Of the 38 patients, 23 were randomized to the medical group, and 15 to the surgical group. Although the medical group was, on average, younger and more likely to be male, the groups were remarkably comparable with similar durations of epilepsy, number of AEDs used, IQ scores, and pre-op quality of life (QOL) scores. The primary outcome measure was seizure freedom in the second year of follow-up.
Strikingly, 0/23 patients in the medical group and 11/15 patients in the surgery group were seizure-free in the second year. QOL scores were significantly higher in the surgery group at 6, 12, and 18 months post-randomization (Figure). There were no significant differences in cognitive outcomes with respect to the primary memory and non-memory measures used. Surgery patients tended to perform worse on memory measures, however, and specifically performed statistically worse on delayed recall and naming tasks. The small sample size precludes any definitive conclusions to be made about the cognitive effects of surgery.
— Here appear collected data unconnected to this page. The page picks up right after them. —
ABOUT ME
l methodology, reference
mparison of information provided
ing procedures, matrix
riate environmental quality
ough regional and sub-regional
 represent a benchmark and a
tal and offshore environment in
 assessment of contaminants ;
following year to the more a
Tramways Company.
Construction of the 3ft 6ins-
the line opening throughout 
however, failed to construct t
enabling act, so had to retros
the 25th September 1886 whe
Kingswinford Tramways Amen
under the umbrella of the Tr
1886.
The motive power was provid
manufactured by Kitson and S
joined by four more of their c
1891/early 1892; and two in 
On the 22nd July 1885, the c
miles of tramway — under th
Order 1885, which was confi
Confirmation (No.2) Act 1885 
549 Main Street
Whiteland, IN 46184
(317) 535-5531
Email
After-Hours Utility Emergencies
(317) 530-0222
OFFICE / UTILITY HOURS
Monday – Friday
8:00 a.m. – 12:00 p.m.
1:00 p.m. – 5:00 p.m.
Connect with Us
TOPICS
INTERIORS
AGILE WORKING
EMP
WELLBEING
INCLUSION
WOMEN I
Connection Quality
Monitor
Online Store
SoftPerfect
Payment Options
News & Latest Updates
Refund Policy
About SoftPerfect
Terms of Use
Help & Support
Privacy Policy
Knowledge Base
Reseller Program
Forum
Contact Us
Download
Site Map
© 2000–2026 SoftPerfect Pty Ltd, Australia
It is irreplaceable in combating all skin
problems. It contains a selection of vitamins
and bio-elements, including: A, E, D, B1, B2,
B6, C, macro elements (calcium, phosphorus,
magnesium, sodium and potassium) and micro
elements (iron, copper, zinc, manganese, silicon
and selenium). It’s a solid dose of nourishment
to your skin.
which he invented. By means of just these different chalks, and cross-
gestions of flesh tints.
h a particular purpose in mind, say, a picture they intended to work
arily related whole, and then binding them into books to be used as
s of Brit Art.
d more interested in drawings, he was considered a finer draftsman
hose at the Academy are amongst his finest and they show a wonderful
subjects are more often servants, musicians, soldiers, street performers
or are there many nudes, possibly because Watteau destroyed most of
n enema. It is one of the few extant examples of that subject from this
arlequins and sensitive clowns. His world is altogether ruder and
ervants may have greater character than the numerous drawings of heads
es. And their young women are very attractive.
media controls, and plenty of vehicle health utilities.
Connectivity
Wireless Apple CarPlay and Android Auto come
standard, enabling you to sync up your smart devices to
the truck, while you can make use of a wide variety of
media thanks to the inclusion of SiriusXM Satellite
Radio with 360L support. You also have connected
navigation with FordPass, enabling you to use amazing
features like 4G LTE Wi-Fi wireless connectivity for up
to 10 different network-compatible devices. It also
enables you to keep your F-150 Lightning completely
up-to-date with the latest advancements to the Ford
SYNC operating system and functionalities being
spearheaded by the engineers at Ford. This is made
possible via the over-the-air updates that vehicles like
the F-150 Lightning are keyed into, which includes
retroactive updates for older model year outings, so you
The ERSET trial reflects both the possibility of TLR to positively impact MTLE patients’ lives and the difficulties involved in recruiting them. While clinicians should be cautious about interpreting trials that have been stopped early because of a possible positive bias effect, it should be noted that this study was stopped early solely because of slow patient accrual. Combined with similar previous results,2 the clinical benefit of surgery for seizure freedom in this study was so large as to make its benefit seem unquestionable. If early surgery for MTLE has such positive benefits for patients in terms of seizure freedom, why is it still so difficult for these patients to reach a neurosurgeon’s office? There is little data on barriers to referral,4 but patient attitudes towards surgery as a “last resort” and clinicians’ concerns about surgical risks and cognitive deficits likely both contribute. Regardless, this study supports the use of TLR for MTLE patients soon after pharmacoresistance has been established.
There is additional importance in ERSET’s inability to recruit surgical candidates. Accurate estimates for recruitment for surgical randomized trials is critical to avoid trials being shut down for lack of enrollment. MTLE is now again being studied with randomization to either TLR or gamma knife radiosurgery (ROSE trial). While surgeons may believe in clinical equipoise between these 2 treatment arms, patients often view them very differently in terms of their potential risks and benefits. Hopefully the ERSET trial’s limited but very positive results will provide momentum to the population of untreated MTLE patients to seek surgical treatment. It remains to be seen whether ERSET will help the ROSE trial to adequately randomize its treatment arms, rather than serve as a harbinger of the difficulty of trying to enroll a randomized MTLE surgical trial.